4) Acting without knowledge of circumstances.
5) Acting when not unfettered.

Medical treatment does not usually break the chain of causation but it will if it is ‘abnormal,
palpably wrong, or grossly negligent’ (Jordan). It must be really exceptionally these things, as
demonstrated by the fact this is almost never held (Cheshire; Malcherek).

The acts of V does not break the chain of causation if it is the natural and objectively
reasonably foreseeable result of what D said and/or did, considering the victim’s
characteristics (Roberts).

The acts of V also do not break the chain of causation where V’s refusal of medical treatment
due to religious beliefs caused them to die by the harm D did to them when they may not
have done otherwise (Blaue). This may have been because V’s ‘act’ here was actually an
omission, because of defending religious freedom, or because of the ‘thin skull rule’ (that D
takes their victim as they find them). As well as religious belief (under Blaue) this includes
physical, psychological, and emotional conditions.

A natural event will not break the chain of causation unless it is extraordinary.



Liability

A person, A, will be liable for the acts of another person, B, either vicariously, in certain
circumstances, or where B is an innocent agent. B may be an innocent agent for reason of
being below the age of liability (10), insanity, or by being an accomplice who did not act freely,
while informed, or voluntarily (Michael).

Omissions

D is liable for a crime where D fails to act if:

1) D is under a duty to act.
2) D breaches that duty by not acting reasonably in relation to it.

, 3) Said breach causes V to be harmed.

Duties here arise:

1) Under statute.
2) Where D works in law enforcement.
3) Contractually (Pittwood).
4) Where D voluntarily assumes responsibility either explicitly or implicitly by ‘settled
mutual interdependence’ for the welfare of V where D:
a) knows V has a life-threatening condition, or
b) D and V have a parental or spousal relationship.
5) Where D controls and is present on the property when V is harmed there (in some
cases).
6) Where D omits to halt a ‘continuing act’ that is doing harm to V (Fagan).
7) Where D creates the dangerous situation that causes V harm (Miller; Evans; Bowler).
8) In novel cases, if the judge sees fit.



Cases
Acts and Omissions

Miller [1983] (Duty to Counteract Danger)

D went to sleep holding a cigarette and woke to the mattress burning.
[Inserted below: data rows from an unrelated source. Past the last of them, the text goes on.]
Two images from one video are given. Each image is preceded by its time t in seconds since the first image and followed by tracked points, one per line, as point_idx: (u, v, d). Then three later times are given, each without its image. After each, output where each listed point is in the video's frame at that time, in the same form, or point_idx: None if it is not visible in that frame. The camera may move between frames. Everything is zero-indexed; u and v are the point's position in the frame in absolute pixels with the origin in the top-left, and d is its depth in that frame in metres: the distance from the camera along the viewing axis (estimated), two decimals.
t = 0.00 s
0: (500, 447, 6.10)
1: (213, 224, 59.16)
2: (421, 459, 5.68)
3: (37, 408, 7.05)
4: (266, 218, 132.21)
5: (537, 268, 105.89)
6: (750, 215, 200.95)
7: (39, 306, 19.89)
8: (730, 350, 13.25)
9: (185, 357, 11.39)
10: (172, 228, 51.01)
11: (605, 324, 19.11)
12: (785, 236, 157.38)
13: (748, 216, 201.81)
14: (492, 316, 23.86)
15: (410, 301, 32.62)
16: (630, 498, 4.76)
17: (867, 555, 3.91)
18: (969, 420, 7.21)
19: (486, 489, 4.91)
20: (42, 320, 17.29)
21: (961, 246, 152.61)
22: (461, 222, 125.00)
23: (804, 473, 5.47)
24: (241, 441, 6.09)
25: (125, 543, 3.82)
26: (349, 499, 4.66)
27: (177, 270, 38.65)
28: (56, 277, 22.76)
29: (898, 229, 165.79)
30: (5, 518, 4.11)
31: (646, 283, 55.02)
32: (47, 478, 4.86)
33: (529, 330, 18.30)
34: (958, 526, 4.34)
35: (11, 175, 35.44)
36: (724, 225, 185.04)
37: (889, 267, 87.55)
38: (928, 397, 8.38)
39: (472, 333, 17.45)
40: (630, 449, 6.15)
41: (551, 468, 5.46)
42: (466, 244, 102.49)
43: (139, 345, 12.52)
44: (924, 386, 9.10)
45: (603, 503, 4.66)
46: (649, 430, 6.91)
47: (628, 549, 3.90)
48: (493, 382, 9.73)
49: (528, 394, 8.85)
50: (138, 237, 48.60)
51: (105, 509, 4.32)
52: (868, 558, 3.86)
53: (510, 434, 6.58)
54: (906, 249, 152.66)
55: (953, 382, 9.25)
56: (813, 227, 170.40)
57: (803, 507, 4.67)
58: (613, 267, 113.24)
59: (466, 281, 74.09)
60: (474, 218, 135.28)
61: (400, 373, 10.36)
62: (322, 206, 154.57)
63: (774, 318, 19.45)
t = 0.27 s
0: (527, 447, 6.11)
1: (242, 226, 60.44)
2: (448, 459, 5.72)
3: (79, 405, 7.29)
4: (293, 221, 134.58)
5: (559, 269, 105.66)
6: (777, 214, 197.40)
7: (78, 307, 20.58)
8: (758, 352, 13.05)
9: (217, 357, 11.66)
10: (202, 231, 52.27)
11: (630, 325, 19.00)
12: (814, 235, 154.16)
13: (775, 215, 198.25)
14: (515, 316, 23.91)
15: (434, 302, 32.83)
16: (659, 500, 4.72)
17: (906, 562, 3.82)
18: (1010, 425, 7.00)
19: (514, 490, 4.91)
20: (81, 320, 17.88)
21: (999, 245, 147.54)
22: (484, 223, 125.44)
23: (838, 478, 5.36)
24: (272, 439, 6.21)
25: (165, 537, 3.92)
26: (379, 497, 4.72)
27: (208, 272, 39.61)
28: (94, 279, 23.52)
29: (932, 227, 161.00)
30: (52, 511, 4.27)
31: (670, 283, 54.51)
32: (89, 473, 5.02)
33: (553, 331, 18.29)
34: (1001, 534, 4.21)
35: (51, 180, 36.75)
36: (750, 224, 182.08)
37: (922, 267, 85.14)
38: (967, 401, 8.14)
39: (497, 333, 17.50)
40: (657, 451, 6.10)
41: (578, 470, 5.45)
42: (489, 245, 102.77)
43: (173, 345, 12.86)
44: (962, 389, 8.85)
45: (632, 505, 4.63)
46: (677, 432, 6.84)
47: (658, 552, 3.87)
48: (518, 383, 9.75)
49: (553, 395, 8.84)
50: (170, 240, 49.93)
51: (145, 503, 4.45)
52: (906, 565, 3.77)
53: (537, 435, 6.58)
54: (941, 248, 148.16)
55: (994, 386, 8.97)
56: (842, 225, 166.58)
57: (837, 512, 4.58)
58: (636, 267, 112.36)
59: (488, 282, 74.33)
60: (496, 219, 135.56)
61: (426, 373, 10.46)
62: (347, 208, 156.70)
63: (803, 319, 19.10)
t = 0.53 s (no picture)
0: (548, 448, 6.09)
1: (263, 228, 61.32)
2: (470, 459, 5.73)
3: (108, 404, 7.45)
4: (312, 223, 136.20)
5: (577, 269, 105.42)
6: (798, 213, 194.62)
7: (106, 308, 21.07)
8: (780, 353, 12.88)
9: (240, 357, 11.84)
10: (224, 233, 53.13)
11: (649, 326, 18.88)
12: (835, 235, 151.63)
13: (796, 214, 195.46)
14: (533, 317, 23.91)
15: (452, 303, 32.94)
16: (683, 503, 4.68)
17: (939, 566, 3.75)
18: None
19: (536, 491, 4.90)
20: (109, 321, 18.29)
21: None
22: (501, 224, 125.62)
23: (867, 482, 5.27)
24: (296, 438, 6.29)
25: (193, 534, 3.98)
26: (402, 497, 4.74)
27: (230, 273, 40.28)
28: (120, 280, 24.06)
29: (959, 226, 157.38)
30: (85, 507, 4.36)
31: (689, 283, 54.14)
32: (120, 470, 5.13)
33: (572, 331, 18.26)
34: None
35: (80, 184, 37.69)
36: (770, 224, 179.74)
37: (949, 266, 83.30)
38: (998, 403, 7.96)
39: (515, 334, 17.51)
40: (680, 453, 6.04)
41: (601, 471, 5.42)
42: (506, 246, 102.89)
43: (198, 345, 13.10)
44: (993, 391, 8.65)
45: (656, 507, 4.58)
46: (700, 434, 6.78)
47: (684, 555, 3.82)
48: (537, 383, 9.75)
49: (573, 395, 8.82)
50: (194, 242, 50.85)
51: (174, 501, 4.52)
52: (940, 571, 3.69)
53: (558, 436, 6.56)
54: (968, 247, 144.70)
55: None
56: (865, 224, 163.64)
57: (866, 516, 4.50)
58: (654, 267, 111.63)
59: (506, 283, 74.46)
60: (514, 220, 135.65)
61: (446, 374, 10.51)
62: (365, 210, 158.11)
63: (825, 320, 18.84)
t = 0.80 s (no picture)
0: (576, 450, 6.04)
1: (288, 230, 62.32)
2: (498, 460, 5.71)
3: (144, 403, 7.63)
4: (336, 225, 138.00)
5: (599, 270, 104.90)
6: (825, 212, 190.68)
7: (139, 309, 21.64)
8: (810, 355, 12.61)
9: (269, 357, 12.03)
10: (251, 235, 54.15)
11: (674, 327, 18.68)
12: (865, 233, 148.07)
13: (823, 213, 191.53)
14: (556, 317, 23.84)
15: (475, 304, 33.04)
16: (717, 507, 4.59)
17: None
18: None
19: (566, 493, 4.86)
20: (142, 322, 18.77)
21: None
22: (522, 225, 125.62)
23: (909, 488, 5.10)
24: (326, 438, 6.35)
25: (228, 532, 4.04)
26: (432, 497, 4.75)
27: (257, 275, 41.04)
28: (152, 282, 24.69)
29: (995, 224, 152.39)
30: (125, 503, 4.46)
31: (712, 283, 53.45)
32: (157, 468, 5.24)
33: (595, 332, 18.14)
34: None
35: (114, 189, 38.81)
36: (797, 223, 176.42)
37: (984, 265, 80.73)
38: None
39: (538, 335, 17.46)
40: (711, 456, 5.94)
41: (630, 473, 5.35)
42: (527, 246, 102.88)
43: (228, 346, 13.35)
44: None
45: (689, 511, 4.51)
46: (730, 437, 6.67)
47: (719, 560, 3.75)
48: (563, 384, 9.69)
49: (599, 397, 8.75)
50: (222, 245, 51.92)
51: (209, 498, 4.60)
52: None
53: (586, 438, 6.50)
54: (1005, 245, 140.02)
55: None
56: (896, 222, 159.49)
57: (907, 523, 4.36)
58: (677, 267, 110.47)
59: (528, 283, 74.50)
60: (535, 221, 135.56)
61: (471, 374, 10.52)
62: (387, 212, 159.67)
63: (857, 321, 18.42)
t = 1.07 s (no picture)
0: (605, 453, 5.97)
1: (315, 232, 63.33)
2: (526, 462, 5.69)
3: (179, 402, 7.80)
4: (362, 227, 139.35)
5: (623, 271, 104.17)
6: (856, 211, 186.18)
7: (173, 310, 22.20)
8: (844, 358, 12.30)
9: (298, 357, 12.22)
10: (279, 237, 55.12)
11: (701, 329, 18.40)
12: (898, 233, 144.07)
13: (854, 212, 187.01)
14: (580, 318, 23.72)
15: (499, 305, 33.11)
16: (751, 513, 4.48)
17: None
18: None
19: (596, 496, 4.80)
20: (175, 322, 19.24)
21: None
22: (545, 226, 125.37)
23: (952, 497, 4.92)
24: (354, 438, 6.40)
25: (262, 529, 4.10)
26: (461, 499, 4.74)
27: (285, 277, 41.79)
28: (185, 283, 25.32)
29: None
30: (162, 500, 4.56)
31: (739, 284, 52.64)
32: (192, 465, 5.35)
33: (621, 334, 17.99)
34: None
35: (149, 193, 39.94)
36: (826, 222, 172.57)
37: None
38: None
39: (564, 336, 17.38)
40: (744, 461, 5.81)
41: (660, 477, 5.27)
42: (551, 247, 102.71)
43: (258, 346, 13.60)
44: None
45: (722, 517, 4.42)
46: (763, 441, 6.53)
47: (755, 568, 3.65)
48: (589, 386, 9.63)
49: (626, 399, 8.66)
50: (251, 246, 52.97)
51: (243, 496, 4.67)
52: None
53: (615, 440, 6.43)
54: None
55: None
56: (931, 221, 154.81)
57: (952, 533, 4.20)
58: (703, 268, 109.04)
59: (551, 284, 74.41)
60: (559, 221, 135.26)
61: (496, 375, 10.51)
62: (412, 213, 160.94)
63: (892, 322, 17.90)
He did nothing to put out the
fire and moved to another room. He was charged with criminal damage and arson on the basis that he
omitted to tackle the fire or contact the authorities.
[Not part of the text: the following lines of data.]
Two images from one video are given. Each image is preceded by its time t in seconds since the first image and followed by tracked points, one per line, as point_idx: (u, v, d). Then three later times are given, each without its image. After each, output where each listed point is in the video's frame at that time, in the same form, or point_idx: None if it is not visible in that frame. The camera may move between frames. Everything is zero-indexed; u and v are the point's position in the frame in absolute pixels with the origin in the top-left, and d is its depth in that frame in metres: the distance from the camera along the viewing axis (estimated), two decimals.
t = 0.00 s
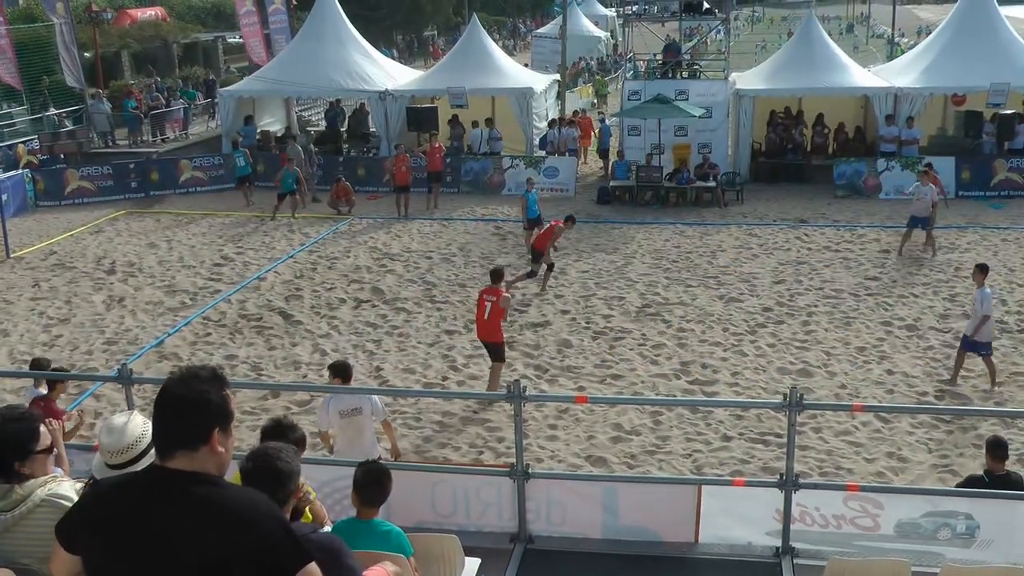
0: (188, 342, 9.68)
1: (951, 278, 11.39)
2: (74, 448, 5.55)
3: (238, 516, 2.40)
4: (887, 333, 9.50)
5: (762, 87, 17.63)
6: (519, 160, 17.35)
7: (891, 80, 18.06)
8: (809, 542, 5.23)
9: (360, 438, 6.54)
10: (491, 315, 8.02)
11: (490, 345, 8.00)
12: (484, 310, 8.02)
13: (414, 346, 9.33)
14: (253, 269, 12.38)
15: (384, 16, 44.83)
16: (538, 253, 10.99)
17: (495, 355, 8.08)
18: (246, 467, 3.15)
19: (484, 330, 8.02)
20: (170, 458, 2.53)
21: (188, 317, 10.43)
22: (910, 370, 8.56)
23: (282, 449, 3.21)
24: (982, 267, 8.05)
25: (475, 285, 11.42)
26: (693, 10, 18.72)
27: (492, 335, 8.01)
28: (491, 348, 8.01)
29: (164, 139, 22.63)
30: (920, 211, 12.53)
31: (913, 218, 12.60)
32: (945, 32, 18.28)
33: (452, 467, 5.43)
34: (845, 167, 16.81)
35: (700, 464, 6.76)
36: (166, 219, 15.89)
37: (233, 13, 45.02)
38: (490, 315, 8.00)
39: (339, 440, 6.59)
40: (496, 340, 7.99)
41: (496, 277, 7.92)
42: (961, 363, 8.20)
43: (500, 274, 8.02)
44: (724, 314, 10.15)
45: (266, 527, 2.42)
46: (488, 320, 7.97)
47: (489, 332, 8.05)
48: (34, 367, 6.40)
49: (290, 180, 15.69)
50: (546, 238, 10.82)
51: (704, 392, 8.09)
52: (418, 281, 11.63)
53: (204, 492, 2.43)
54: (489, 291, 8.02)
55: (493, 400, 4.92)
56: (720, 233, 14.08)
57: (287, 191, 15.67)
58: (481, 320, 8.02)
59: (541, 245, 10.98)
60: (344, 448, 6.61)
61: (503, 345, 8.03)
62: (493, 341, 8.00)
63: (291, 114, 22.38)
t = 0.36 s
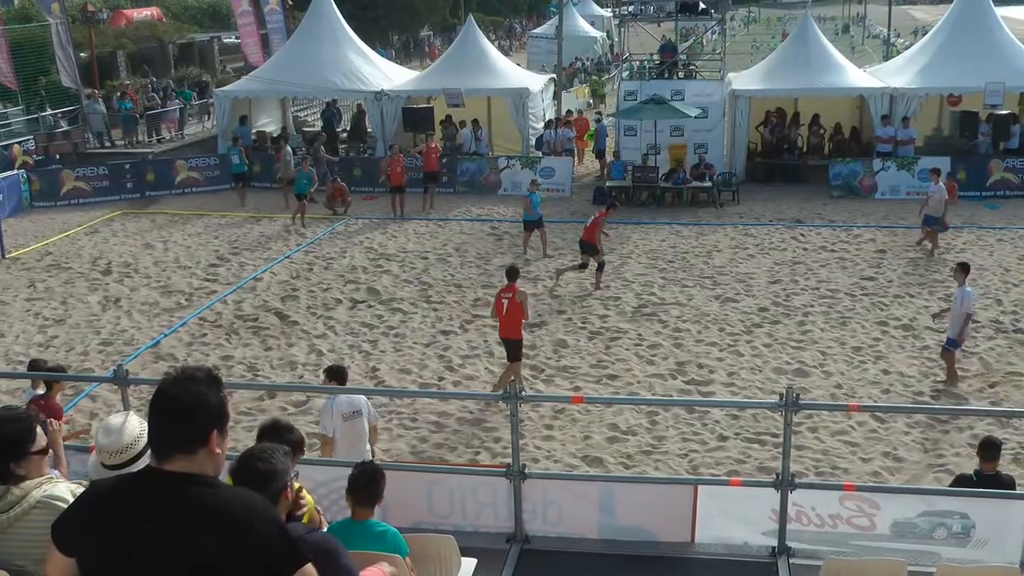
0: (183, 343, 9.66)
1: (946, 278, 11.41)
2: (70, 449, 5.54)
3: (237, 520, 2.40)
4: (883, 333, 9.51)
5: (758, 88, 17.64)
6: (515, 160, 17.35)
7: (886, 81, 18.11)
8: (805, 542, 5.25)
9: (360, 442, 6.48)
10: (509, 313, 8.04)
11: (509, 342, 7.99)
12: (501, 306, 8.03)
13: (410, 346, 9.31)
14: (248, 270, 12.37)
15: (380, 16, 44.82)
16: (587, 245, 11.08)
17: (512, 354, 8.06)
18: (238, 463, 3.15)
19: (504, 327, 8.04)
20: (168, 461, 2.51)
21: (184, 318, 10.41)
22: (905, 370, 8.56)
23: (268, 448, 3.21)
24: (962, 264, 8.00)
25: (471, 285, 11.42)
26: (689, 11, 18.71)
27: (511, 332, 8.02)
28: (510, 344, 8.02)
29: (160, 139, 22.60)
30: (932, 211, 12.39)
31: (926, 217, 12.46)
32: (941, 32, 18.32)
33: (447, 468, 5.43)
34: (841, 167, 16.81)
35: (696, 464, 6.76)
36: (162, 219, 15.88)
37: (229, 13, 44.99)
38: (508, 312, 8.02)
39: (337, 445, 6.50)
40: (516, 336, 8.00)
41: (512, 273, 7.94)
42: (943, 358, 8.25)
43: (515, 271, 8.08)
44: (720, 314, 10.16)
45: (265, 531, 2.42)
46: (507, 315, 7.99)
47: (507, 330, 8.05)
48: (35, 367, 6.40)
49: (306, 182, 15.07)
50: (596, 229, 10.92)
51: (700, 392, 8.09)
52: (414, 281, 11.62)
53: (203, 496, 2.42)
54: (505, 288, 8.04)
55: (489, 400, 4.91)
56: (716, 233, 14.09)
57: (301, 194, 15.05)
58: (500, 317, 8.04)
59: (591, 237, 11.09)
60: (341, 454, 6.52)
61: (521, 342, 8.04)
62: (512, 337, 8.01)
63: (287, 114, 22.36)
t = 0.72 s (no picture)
0: (173, 346, 9.62)
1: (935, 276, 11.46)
2: (60, 454, 5.51)
3: (224, 524, 2.39)
4: (873, 331, 9.55)
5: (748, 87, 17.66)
6: (504, 160, 17.33)
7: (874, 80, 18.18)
8: (796, 539, 5.32)
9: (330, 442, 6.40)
10: (514, 310, 8.04)
11: (512, 340, 8.03)
12: (506, 305, 8.02)
13: (401, 348, 9.30)
14: (238, 272, 12.32)
15: (369, 18, 44.74)
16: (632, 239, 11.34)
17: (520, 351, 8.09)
18: (227, 465, 3.16)
19: (507, 325, 8.05)
20: (156, 465, 2.50)
21: (174, 321, 10.37)
22: (895, 367, 8.59)
23: (256, 449, 3.22)
24: (950, 263, 8.02)
25: (461, 286, 11.41)
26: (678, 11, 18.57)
27: (515, 330, 8.05)
28: (513, 343, 8.06)
29: (148, 141, 22.51)
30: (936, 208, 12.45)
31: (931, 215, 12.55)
32: (929, 31, 18.40)
33: (437, 469, 5.45)
34: (830, 166, 16.84)
35: (687, 463, 6.76)
36: (151, 222, 15.81)
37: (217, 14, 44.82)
38: (513, 310, 8.01)
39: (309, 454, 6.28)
40: (518, 335, 8.01)
41: (514, 273, 7.89)
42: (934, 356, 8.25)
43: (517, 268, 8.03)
44: (710, 313, 10.18)
45: (252, 535, 2.41)
46: (511, 315, 7.99)
47: (511, 329, 8.05)
48: (25, 371, 6.38)
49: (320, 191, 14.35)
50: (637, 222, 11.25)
51: (691, 391, 8.10)
52: (404, 283, 11.59)
53: (191, 500, 2.41)
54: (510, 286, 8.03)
55: (480, 401, 4.94)
56: (706, 232, 14.13)
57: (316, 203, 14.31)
58: (503, 316, 8.03)
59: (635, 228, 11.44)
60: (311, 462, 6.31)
61: (525, 339, 8.07)
62: (515, 336, 8.03)
63: (275, 115, 22.30)
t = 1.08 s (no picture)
0: (151, 352, 9.55)
1: (911, 271, 11.55)
2: (35, 463, 5.46)
3: (201, 529, 2.37)
4: (851, 327, 9.61)
5: (724, 86, 17.74)
6: (482, 161, 17.32)
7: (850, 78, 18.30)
8: (777, 535, 5.42)
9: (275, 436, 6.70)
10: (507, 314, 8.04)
11: (499, 344, 8.01)
12: (502, 308, 8.03)
13: (380, 350, 9.27)
14: (215, 276, 12.25)
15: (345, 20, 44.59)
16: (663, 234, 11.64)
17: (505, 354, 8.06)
18: (195, 474, 3.14)
19: (496, 327, 8.04)
20: (133, 471, 2.48)
21: (151, 326, 10.28)
22: (873, 362, 8.64)
23: (226, 458, 3.20)
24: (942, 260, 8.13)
25: (440, 287, 11.39)
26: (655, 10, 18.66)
27: (506, 334, 8.04)
28: (501, 346, 8.05)
29: (123, 144, 22.33)
30: (921, 207, 12.44)
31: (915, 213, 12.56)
32: (903, 30, 18.55)
33: (418, 470, 5.48)
34: (807, 164, 16.90)
35: (668, 461, 6.77)
36: (126, 226, 15.68)
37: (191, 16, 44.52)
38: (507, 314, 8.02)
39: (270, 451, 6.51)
40: (506, 337, 8.00)
41: (506, 275, 7.90)
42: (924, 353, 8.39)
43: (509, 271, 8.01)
44: (689, 311, 10.21)
45: (229, 540, 2.39)
46: (506, 318, 8.00)
47: (499, 331, 8.03)
48: None
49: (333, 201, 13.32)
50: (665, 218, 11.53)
51: (671, 389, 8.13)
52: (383, 284, 11.56)
53: (168, 505, 2.39)
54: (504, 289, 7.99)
55: (461, 401, 4.98)
56: (684, 231, 14.19)
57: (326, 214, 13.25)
58: (498, 319, 8.05)
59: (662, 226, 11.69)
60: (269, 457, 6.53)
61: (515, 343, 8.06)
62: (504, 340, 8.02)
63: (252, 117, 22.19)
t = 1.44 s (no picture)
0: (108, 358, 9.41)
1: (867, 267, 11.69)
2: None
3: (161, 537, 2.33)
4: (809, 323, 9.71)
5: (681, 86, 17.89)
6: (441, 162, 17.32)
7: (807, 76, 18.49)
8: (738, 530, 5.46)
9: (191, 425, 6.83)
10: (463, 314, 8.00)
11: (457, 347, 7.98)
12: (458, 309, 7.99)
13: (340, 352, 9.20)
14: (173, 281, 12.09)
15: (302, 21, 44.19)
16: (663, 224, 12.13)
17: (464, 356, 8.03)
18: (152, 483, 3.09)
19: (453, 329, 8.01)
20: (91, 480, 2.44)
21: (108, 332, 10.12)
22: (832, 357, 8.73)
23: (185, 465, 3.16)
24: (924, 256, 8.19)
25: (399, 289, 11.34)
26: (611, 10, 18.76)
27: (463, 336, 8.01)
28: (460, 348, 8.01)
29: (78, 148, 21.98)
30: (884, 203, 12.55)
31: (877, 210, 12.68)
32: (859, 29, 18.78)
33: (379, 473, 5.46)
34: (764, 162, 17.11)
35: (629, 459, 6.79)
36: (82, 231, 15.42)
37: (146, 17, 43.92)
38: (461, 314, 7.98)
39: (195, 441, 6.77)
40: (465, 340, 7.98)
41: (466, 277, 7.85)
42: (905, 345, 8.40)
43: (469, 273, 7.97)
44: (648, 309, 10.26)
45: (190, 548, 2.34)
46: (461, 321, 7.97)
47: (454, 333, 7.99)
48: None
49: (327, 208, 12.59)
50: (665, 208, 12.06)
51: (631, 387, 8.15)
52: (341, 287, 11.48)
53: (127, 514, 2.34)
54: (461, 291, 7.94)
55: (422, 403, 4.99)
56: (643, 229, 14.26)
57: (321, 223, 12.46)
58: (454, 320, 8.01)
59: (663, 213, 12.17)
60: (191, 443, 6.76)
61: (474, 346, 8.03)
62: (462, 342, 7.99)
63: (208, 120, 21.97)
Holding (per Lord Diplock): “I see no rational ground for excluding from … criminal liability, … failing to
take measures that lie within one’s power to counteract a danger that one has oneself created, if at
the time of such conduct one’s state of mind is such as constitutes a necessary ingredient of the
offence.”

Stone and Dobinson [1977] (Duty of Care)

D1 and D2 took V (D1’s sister) in as a lodger, during which time V became unable to care for herself
due to her mental health issues. D2 made efforts to care for her, but ultimately these were inadequate
and V passed away. D1 and D2 were charged with gross negligence manslaughter.

Holding: the jury could find a duty of care because of D1’s familial tie to V and D2’s attempts at care.
Lane LJ suggested that gross negligence here arose where Ds were either (i) indifferent to the risk of
injury, or (ii) foresaw the risk and ran it nevertheless.

Gibbins and Proctor [1919] (Murder by Omission)

D1 was living with – and co-parenting – D2’s daughter, V. The two were negligent and cruel parents
and V resultantly died of starvation. They were both in employment and earning a decent amount of
money, and a duty of care was clearly made out for both. They were tried together for murder.

Holding: The two were under a duty of care to provide the child with food and care, and their omission
in this regard had directly led to the child’s death.